A well regulated Militia, being necessary to the security of a free State, the right of the people to keep and bear Arms, shall not be infringed.
The Second Amendment has not to a great degree been brought under judicial review, but the right to bear Arms has sure been in the news of late.
When looking at the 2nd Amendment, we should look at the times in which it was written and any arguments in the ratification process to give us any clue as to the intent of their words.
The men of the late 18th Century lived in a wilderness, not only facing wild animals some of which were hunted for food, they faced Indians and or certain tribes who were once allied with the French against the British. Colonists were surround by 3 empires.

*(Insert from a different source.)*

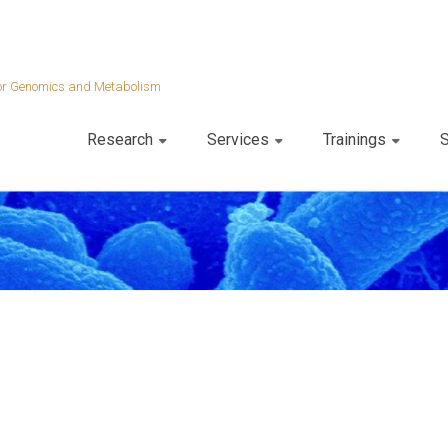
 for Genomics and Metabolism
Research
Services
Trainings
S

“A well regulated Militia,” is what they were talking about, necessary to maintain the security of a free State. Nowhere can I find any commentary during the Constitutional Convention and ratification arguments that talked about a general right to bear arms. Rules were meant to be left to the states to organize their own militias.
The Constitution itself leaves to Congress the power to: provide for the common defense, to declare war, to raise and support armies, to provide and maintain a navy.
Militias of the day leading up to the Revolutionary War were made up of citizen part-time soldiers. We had no standing army until a Continental Army was raised to fight along with the colonial militias the British. Except for 2 regiments the army was disbanded at the end of the war.
Our citizen part time militias had interesting names as did regiments in the Continental Army. We had Haslet’s Delaware Regiment, we had the Green Mountain Rangers, we had colorful and different uniforms. The point is that it was a time when our militias and Continental Regiments were made up of citizen part time soldiers who were from all walks of life, not professional soldiers.
In point of fact one of the sources of disagreement over whether to ratify the Constitution was the issue of the perils of having a standing army. Under Congressional power the words self defense are used, not for offensive pre-emption, but for self defense.
It is hard to imagine how we got from having a militia like the national guard to having Americans be armed and dangerous. Perhaps the right to bear arms exists under the 10th Amendment or under the Privilege or Immunities clause of Section 1 of the 14th Amendment. The point is that the 2nd Amendment did not state that there was a general right to bear arms other than banding together for self defense to withstand anything other than maintaining the security of a free state.
The Virginia Bill of Rights written in 1776 by George Mason expressed the common held beliefs of the majority of the colonists when he stated, in Section 13 of their bill of rights the following: That a well-regulated militia, composed of the body of the people, trained to arms, is the proper, natural, and safe defense of a free state; that standing armies, in times of peace, should be avoided as dangerous to liberty; and that in all cases the military should be under strict subordination to, and governed by, the civil power.
We can see the danger in modern times. When you have a large standing army that costs a lot of money, someone just might want to use the army to justify the army’s existence. Maybe we would all be better off if we were like Switzerland where there is universal service, all men and women serve in their own type of militia the Swiss Army. No wars and no standing army exists and they do not kill each other indiscriminately.